Member of the Senate
- In office 18 September 1951 – 28 December 1955

Personal details
- Born: 16 June 1900 Rotterdam, Netherlands
- Died: 21 October 1977 (aged 77) Rotterdam, Netherlands
- Political party: Labour Party

= Jan van Tilburg =

Dutch politician

Jan van Tilburg (16 June 1900 – 21 October 1977) was a Dutch politician for the Labour Party who was a member of the Senate between 1951 and 1955 and Governor of Suriname between 1956 and 1962. During his tenure in government, the Brokopondo Reservoir was created to supply electricity for the Suralco aluminium plant.

== Biography ==
Van Tilburg was born on 16 June 1900 in Rotterdam, Netherlands. He started to for work for the taxation office. During World War II, he was a member of the Nationaal Steun Fonds, an organisation to finance resistance activities, and the chair of the Work Committee Illegality Rotterdam.

In 1945, van Tilburg became a councillor in Rotterdam, and started to work for the harbour. From 18 September 1951 until 28 December 1955, he was a member of the Senate. From 6 July 1954 until December 1955, he was a member of the Provincial States of South Holland.

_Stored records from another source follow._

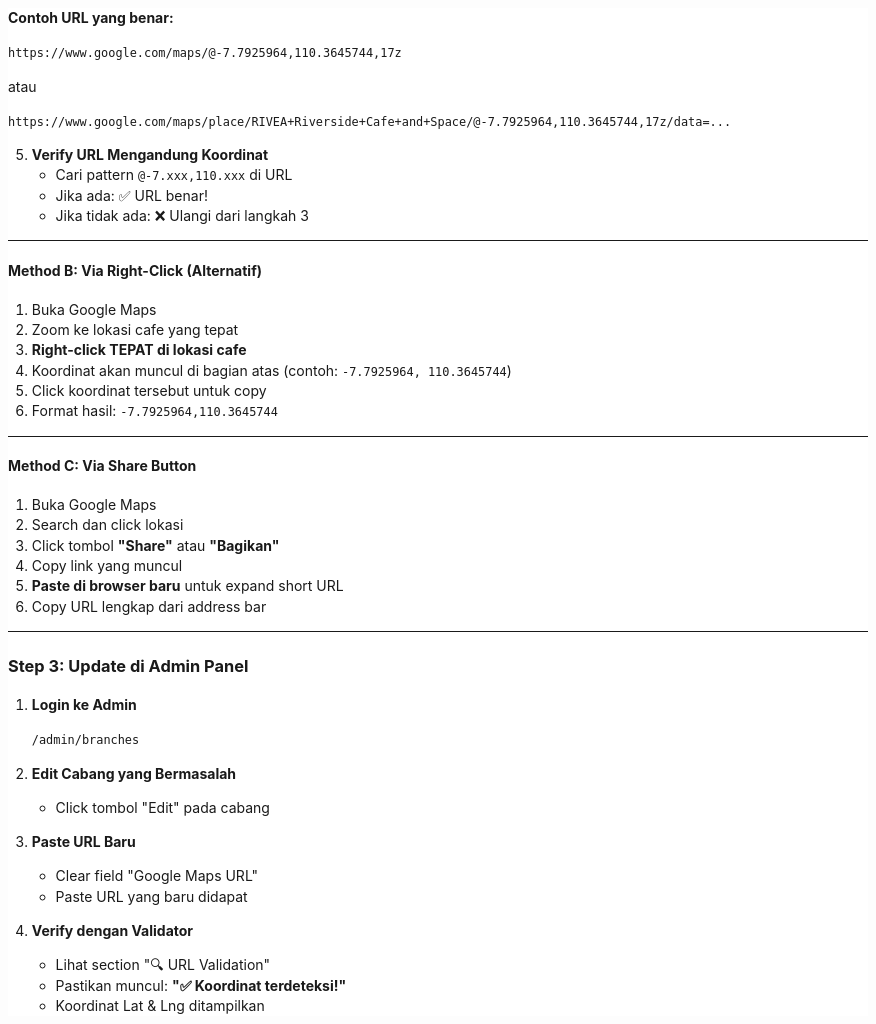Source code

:    **Contoh URL yang benar:**
   ```
   https://www.google.com/maps/@-7.7925964,110.3645744,17z
   ```
   atau
   ```
   https://www.google.com/maps/place/RIVEA+Riverside+Cafe+and+Space/@-7.7925964,110.3645744,17z/data=...
   ```

5. **Verify URL Mengandung Koordinat**
   - Cari pattern `@-7.xxx,110.xxx` di URL
   - Jika ada: ✅ URL benar!
   - Jika tidak ada: ❌ Ulangi dari langkah 3

---

#### Method B: Via Right-Click (Alternatif)

1. Buka Google Maps
2. Zoom ke lokasi cafe yang tepat
3. **Right-click TEPAT di lokasi cafe**
4. Koordinat akan muncul di bagian atas (contoh: `-7.7925964, 110.3645744`)
5. Click koordinat tersebut untuk copy
6. Format hasil: `-7.7925964,110.3645744`

---

#### Method C: Via Share Button

1. Buka Google Maps
2. Search dan click lokasi
3. Click tombol **"Share"** atau **"Bagikan"**
4. Copy link yang muncul
5. **Paste di browser baru** untuk expand short URL
6. Copy URL lengkap dari address bar

---

### Step 3: Update di Admin Panel

1. **Login ke Admin**
   ```
   /admin/branches
   ```

2. **Edit Cabang yang Bermasalah**
   - Click tombol "Edit" pada cabang

3. **Paste URL Baru**
   - Clear field "Google Maps URL"
   - Paste URL yang baru didapat
   
4. **Verify dengan Validator**
   - Lihat section "🔍 URL Validation"
   - Pastikan muncul: **"✅ Koordinat terdeteksi!"**
   - Koordinat Lat & Lng ditampilkan
   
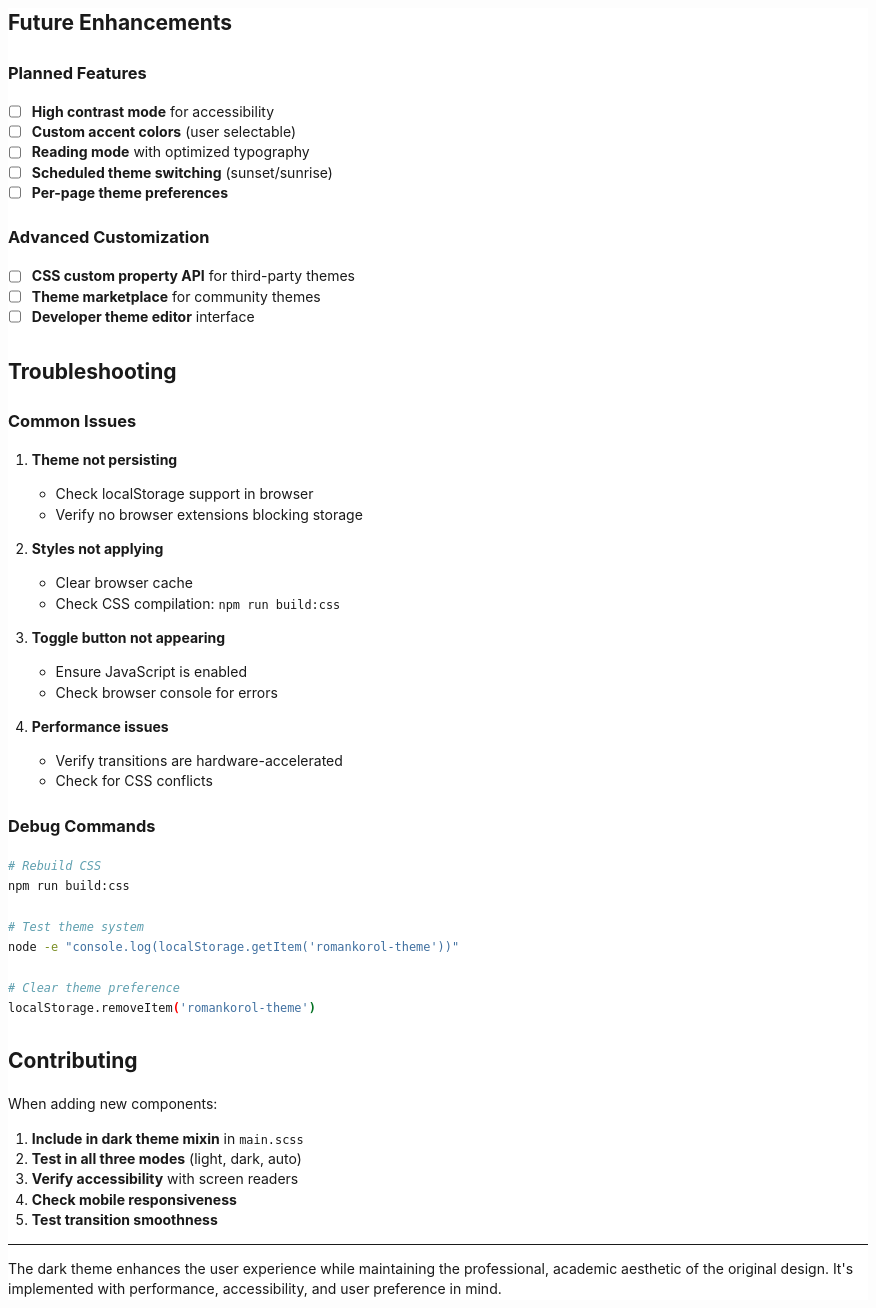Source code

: ## Future Enhancements

### Planned Features
- [ ] **High contrast mode** for accessibility
- [ ] **Custom accent colors** (user selectable)
- [ ] **Reading mode** with optimized typography
- [ ] **Scheduled theme switching** (sunset/sunrise)
- [ ] **Per-page theme preferences**

### Advanced Customization
- [ ] **CSS custom property API** for third-party themes
- [ ] **Theme marketplace** for community themes
- [ ] **Developer theme editor** interface

## Troubleshooting

### Common Issues

1. **Theme not persisting**
   - Check localStorage support in browser
   - Verify no browser extensions blocking storage

2. **Styles not applying**
   - Clear browser cache
   - Check CSS compilation: `npm run build:css`

3. **Toggle button not appearing**
   - Ensure JavaScript is enabled
   - Check browser console for errors

4. **Performance issues**
   - Verify transitions are hardware-accelerated
   - Check for CSS conflicts

### Debug Commands
```bash
# Rebuild CSS
npm run build:css

# Test theme system
node -e "console.log(localStorage.getItem('romankorol-theme'))"

# Clear theme preference
localStorage.removeItem('romankorol-theme')
```

## Contributing

When adding new components:

1. **Include in dark theme mixin** in `main.scss`
2. **Test in all three modes** (light, dark, auto)
3. **Verify accessibility** with screen readers
4. **Check mobile responsiveness**
5. **Test transition smoothness**

---

The dark theme enhances the user experience while maintaining the professional, academic aesthetic of the original design. It's implemented with performance, accessibility, and user preference in mind.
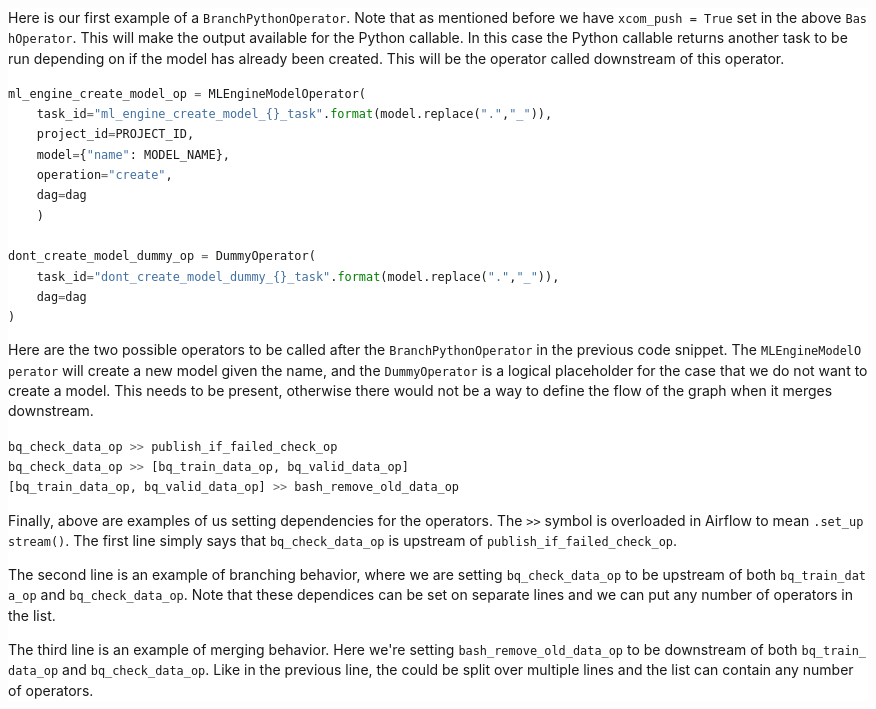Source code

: Here is our first example of a `BranchPythonOperator`. Note that as mentioned before we have `xcom_push = True` set in the above `BashOperator`. This will make the output available for the Python callable. In this case the Python callable returns another task to be run depending on if the model has already been created. This will be the operator called downstream of this operator.

```python
ml_engine_create_model_op = MLEngineModelOperator(
    task_id="ml_engine_create_model_{}_task".format(model.replace(".","_")),
    project_id=PROJECT_ID,
    model={"name": MODEL_NAME},
    operation="create",
    dag=dag
    )

dont_create_model_dummy_op = DummyOperator(
    task_id="dont_create_model_dummy_{}_task".format(model.replace(".","_")),
    dag=dag
)
```

Here are the two possible operators to be called after the `BranchPythonOperator` in the previous code snippet. The `MLEngineModelOperator` will create a new model given the name, and the `DummyOperator` is a logical placeholder for the case that we do not want to create a model. This needs to be present, otherwise there would not be a way to define the flow of the graph when it merges downstream.

```python
bq_check_data_op >> publish_if_failed_check_op
bq_check_data_op >> [bq_train_data_op, bq_valid_data_op]
[bq_train_data_op, bq_valid_data_op] >> bash_remove_old_data_op
```

Finally, above are examples of us setting dependencies for the operators. The `>>` symbol is overloaded in Airflow to mean `.set_upstream()`. The first line simply says that `bq_check_data_op` is upstream of `publish_if_failed_check_op`.

The second line is an example of branching behavior, where we are setting `bq_check_data_op` to be upstream of both `bq_train_data_op` and `bq_check_data_op`. Note that these dependices can be set on separate lines and we can put any number of operators in the list.

The third line is an example of merging behavior. Here we're setting `bash_remove_old_data_op` to be downstream of both `bq_train_data_op` and `bq_check_data_op`. Like in the previous line, the could be split over multiple lines and the list can contain any number of operators.
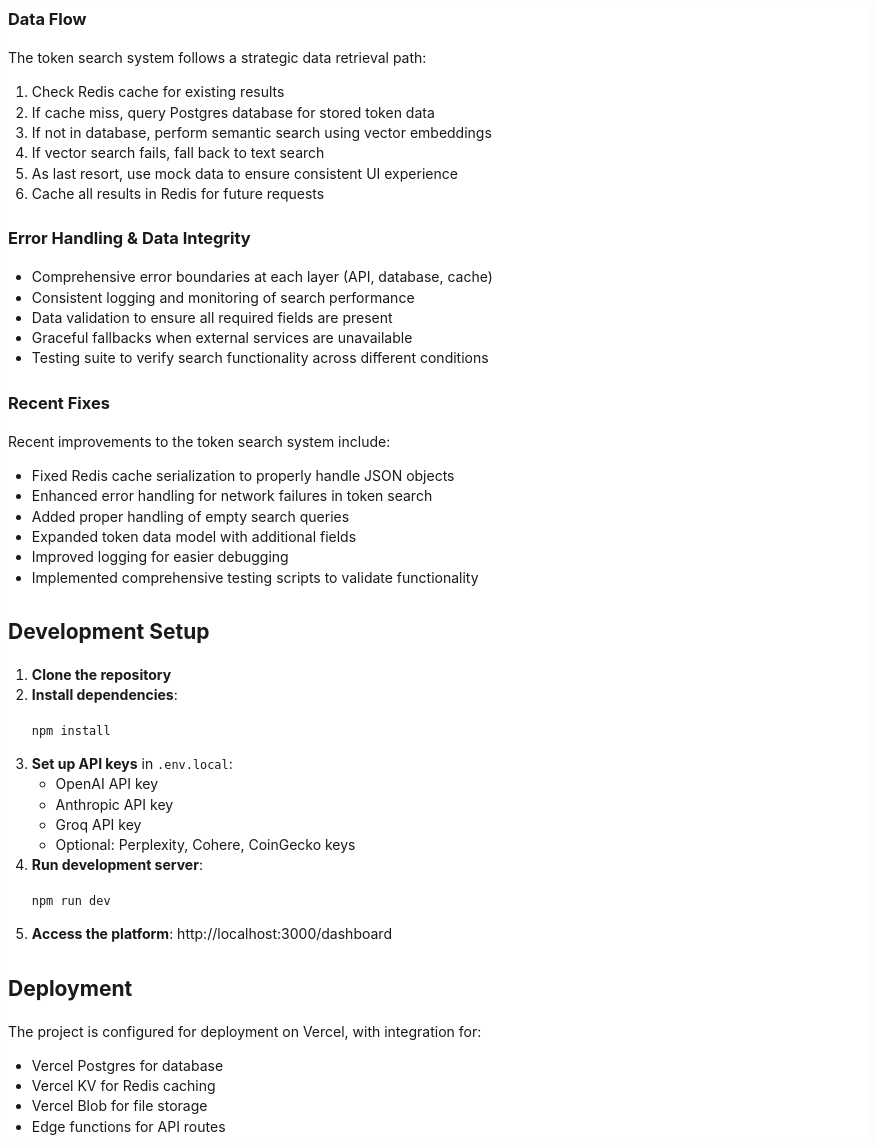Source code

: ### Data Flow

The token search system follows a strategic data retrieval path:

1. Check Redis cache for existing results
2. If cache miss, query Postgres database for stored token data
3. If not in database, perform semantic search using vector embeddings
4. If vector search fails, fall back to text search
5. As last resort, use mock data to ensure consistent UI experience
6. Cache all results in Redis for future requests

### Error Handling & Data Integrity

- Comprehensive error boundaries at each layer (API, database, cache)
- Consistent logging and monitoring of search performance
- Data validation to ensure all required fields are present
- Graceful fallbacks when external services are unavailable
- Testing suite to verify search functionality across different conditions

### Recent Fixes

Recent improvements to the token search system include:

- Fixed Redis cache serialization to properly handle JSON objects
- Enhanced error handling for network failures in token search
- Added proper handling of empty search queries
- Expanded token data model with additional fields
- Improved logging for easier debugging
- Implemented comprehensive testing scripts to validate functionality

## Development Setup

1. **Clone the repository**
2. **Install dependencies**:
   ```bash
   npm install
   ```
3. **Set up API keys** in `.env.local`:
   - OpenAI API key
   - Anthropic API key
   - Groq API key
   - Optional: Perplexity, Cohere, CoinGecko keys
4. **Run development server**:
   ```bash
   npm run dev
   ```
5. **Access the platform**: http://localhost:3000/dashboard

## Deployment

The project is configured for deployment on Vercel, with integration for:
- Vercel Postgres for database
- Vercel KV for Redis caching
- Vercel Blob for file storage
- Edge functions for API routes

On 11 February 1956, van Tilburg was appointed Governor-General of Suriname. During his tenure, the Brokopondo Reservoir was created to supply electricity for the Suralco aluminium plant. He served until 18 March 1962, and returned to Rotterdam.

In Rotterdam, van Tilburg was president of the Scheepvaart Vereeniging Zuid until 1967. He died on 21 October 1977, at the age of 77.

== Honours ==
- Netherlands Commander in the Order of the Netherlands Lion.
- Netherlands Knight in the Order of Orange Nassau.
- Denmark Commander in the Order of the Dannebrog.
- France Commander in the Order of the Black Star.